Странное чувство, что упускаешь что-то очень важное. Что не понимаешь главного. Того, что в свое время понял Сай, опустившись перед женой на колени. Того, что зажигает взгляды отца и матери, стоит им посмотреть друг на друга.
А моя человечка раздает всем иголок под брюхо, не скупясь. Язва мелкая. Только появилась, а уже, словно пламенем прошла. И сама она, как искра, светится, маленькая, хрупкая, кажется и не стоит ничего загасить ее. А она от любого ветра пожаром вспыхивает.
Отец вкладывал понятие об уважении к жене и будущей матери своих змеенышей под видом тренировки. В какой-то момент я увидел ее, забавная. Сидит на ограде, ногами болтает. А глаза сверкают, как у дикой кошки. Нравится, значит на драки смотреть?

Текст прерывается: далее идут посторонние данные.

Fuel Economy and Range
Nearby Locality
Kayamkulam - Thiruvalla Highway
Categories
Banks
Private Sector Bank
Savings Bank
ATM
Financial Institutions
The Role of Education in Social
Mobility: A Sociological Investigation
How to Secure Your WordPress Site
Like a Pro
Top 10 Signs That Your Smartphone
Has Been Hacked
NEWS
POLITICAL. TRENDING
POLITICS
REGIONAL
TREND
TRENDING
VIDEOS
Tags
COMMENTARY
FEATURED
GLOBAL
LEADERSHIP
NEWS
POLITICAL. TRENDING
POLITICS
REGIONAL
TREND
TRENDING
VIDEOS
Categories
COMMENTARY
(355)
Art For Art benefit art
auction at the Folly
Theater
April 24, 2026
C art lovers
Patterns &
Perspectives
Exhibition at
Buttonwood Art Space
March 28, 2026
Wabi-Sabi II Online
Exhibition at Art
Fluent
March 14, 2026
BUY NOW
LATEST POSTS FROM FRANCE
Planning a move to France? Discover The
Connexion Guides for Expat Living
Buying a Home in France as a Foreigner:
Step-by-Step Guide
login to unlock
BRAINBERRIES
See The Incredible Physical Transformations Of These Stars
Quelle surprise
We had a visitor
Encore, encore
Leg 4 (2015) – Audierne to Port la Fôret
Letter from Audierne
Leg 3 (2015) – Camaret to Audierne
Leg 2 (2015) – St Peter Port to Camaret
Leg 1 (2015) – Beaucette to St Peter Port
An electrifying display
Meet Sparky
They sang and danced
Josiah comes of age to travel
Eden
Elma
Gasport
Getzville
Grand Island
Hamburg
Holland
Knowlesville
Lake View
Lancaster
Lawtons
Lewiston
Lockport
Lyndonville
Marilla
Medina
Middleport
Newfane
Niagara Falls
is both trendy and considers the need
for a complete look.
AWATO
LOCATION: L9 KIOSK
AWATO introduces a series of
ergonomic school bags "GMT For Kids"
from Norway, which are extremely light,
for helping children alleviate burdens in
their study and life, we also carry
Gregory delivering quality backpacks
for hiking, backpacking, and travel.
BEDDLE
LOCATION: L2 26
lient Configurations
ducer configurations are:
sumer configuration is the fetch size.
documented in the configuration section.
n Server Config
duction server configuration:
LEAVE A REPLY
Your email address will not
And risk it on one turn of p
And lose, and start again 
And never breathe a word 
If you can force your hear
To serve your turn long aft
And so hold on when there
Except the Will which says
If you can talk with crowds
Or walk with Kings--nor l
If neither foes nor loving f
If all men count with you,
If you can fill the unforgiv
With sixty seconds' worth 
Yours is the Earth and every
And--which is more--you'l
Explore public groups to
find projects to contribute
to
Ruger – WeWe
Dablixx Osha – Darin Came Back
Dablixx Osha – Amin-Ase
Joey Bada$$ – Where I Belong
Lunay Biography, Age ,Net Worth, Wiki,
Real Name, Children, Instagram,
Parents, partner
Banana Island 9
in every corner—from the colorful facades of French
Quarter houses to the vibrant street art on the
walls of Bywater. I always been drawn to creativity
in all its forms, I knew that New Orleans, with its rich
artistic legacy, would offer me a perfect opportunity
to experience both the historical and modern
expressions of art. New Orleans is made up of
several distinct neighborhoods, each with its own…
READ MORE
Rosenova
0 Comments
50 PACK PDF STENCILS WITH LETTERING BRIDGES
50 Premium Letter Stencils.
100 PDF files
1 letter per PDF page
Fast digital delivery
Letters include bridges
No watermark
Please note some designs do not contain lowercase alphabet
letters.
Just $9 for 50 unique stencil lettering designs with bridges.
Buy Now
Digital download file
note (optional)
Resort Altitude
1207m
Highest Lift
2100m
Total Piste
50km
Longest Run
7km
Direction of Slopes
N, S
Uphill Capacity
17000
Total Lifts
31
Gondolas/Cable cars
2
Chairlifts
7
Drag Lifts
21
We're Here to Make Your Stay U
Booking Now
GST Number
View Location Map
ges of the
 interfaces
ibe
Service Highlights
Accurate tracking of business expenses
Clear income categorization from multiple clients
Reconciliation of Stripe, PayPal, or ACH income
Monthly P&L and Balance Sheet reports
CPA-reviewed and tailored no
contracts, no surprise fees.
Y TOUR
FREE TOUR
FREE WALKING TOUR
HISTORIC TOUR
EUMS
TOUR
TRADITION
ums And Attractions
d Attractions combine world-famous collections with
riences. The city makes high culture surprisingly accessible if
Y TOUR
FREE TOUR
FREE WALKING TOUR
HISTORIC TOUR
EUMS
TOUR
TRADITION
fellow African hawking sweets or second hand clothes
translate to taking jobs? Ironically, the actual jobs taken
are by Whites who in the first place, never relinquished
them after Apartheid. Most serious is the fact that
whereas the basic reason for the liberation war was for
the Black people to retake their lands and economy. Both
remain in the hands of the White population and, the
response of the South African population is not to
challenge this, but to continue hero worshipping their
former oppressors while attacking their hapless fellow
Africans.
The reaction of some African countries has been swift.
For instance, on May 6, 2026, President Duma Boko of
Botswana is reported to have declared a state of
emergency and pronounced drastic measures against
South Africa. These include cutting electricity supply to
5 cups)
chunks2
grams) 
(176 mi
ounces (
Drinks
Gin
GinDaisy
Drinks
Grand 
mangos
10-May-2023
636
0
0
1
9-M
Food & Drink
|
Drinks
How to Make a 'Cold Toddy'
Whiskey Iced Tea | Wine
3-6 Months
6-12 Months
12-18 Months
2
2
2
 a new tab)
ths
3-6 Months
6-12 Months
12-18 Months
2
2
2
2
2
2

Залюбовался, красоваться начал. За что и поплатился, улетев несколько раз подряд на землю от подсечек отца. Что самое обидное, под улюлюканье моей искорки. Жена моя, а поддерживает моего противника, и все равно, что это мой отец.
— А моя жена, всегда болеет только за меня!
Отец тоже обратил на это внимание.
Однажды, застав брата за измочаливанием очередного бревна, после того как у его жены случилась очередная истерика от встречи с ним, я спросил зачем ему это?
Сайрус ответил, что это дорога через демоновы поля, но угли на этой дороге разложил он сам. Вот и мы, думали, как разобрать то, что наворотили.
Оба брата уже места себе не находили. Раф поделился, что отвел Искорку в свой сад, и в каком восторге она была, и как аккуратно прикасалась к цветам, как мягко срывала яблоки, что ей так понравились, и как была довольна таким скромным подарком. Это о многом говорило, даже я, да даже Сид и Арисса ни разу не были допущены в этот уголок сада. А жену Раф отвел. И сидит теперь довольный.
А Сид… Сид боится спугнуть, оттолкнуть, не дай боги обидеть. Даже напоминать, прося прощения, боится. Наша жена и ее рабыни, к которым она относится, как к сестрам, собрались попытаться вернуть Сиду магию. Если и была какая-то возможность заслужить его бесконечную преданность, то только поняв боль его потери. Кто б сомневался, что Искорка почувствует и разделит. Но она же еще и пытается исправить. За одну эту попытку, которую не предпринял никто из клана, Сид готов порвать любого, кто косо посмотрит или обидит.